Kernel010 in Single precision on Windows crashes with Segfault
I just tried to make the regressiontests run on Windows too and I noticed that several of the complex (7/14), kernel (6/63) and pdb2gmx (32/42) fail. They are all OK on Mac/Linux in all configurations. One cause is that Kernel010 segfaults. It seems to be OK in double precision. It segfaults with latest 4.5 release and the "Compiler=msvc CompilerVersion=2010 host=bs_Win2008_64" and "Compiler=icc CompilerVersion=12.1.2 GMX_DLOPEN=OFF GMX_THREADS=OFF GMX_FFT_LIBRARY=fftpack host=bs_Win2008_64" configs. It is OK with "Compiler=msvc CompilerVersion=2008 GMX_DOUBLE=ON GMX_OPENMP=OFF GMX_THREADS=OFF GMX_FFT_LIBRARY=fftpack host=bs_Win2008_64".
New CPU detection & AVX/SSE code, removed raw assembly files.
Removed all raw assembly files and deprecated altivec support.
Removed support for NASM and other assemblers, and replaced
previous SSE detection code with a new module using CPUID instead.

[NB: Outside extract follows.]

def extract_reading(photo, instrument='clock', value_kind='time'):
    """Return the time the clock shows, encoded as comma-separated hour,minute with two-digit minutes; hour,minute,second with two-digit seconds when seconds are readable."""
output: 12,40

Added detection for SSE2, SSE4.1, AVX 128-bit with FMA, and AVX 256-bit.
Added Cmake detection of build platform based on CPUID, and output this
to the log file. The executables now compare the compile-time platform
and selected acceleration with the run-time platform and most suitable
acceleration and warns the user if they do not match. The compiler
detection code has also been reordered slightly to produce more readable
warnings when OpenMP is not available, and correctly disable pragma
Added intrinsics code and math functions for SSE2, SSE4.1, AVX128/256
both in single and double precision. All math functions and permutation
code have been tested & verified. Single precision math functions are
correct apart from the least significant bit, and double precision has
roughly twice the accuracy.
This has forced me to temporarily disable the SSE & Fortran acceleration.

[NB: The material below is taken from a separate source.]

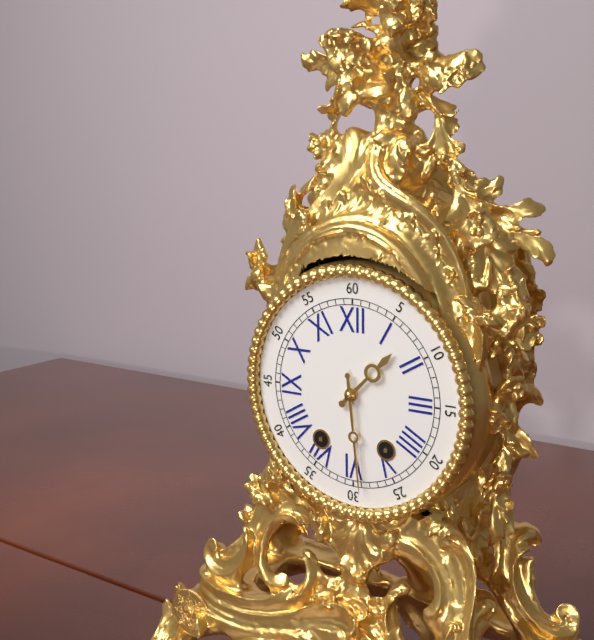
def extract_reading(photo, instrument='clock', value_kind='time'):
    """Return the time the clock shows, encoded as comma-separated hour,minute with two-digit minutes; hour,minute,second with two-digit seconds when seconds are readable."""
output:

SSE will be added back soon based on new intrinsics-only kernels currently
in testing, and we will test if Fortran still makes sense then.
Finally, the patch includes a modification to gmx_rmsdist where
a regression issue was introduced recently by using sqrtf() for
the norm function. This caused the intel compiler to produce slightly
different results at high optimization leves, which got evident here.
Closes #926 - Raw assembly code has been removed.
Refs #923 - Old kernels removed, new will be added shortly.
Fixes #914 - Cmake now does architecture-speficic optimization.
Fixes #912, #913
Fixes #857 - We detect rdtscp support with CPUID and use it if possible.
Closes #537, #574 - Altivec is now deprecated.
#1 Updated by Roland Schulz over 7 years ago
The non-segfault errors in the regression-tests were caused by a bug in the perl script fixed by https://gerrit.gromacs.org/#/c/794/. This leaves only segfaults: 6/14 in complex (aminoacids, argon, butane, dec+water, fe_test, tip4pflex) , 1/63 in kernel (kernel010), and 32/42 in pdb2gmx.
#2 Updated by Roland Schulz over 7 years ago
The Jenkins test results: http://jenkins.gromacs.org/job/Gromacs_Gerrit_4_5_gmxTestXML/7/testReport/ (without the 794 fix)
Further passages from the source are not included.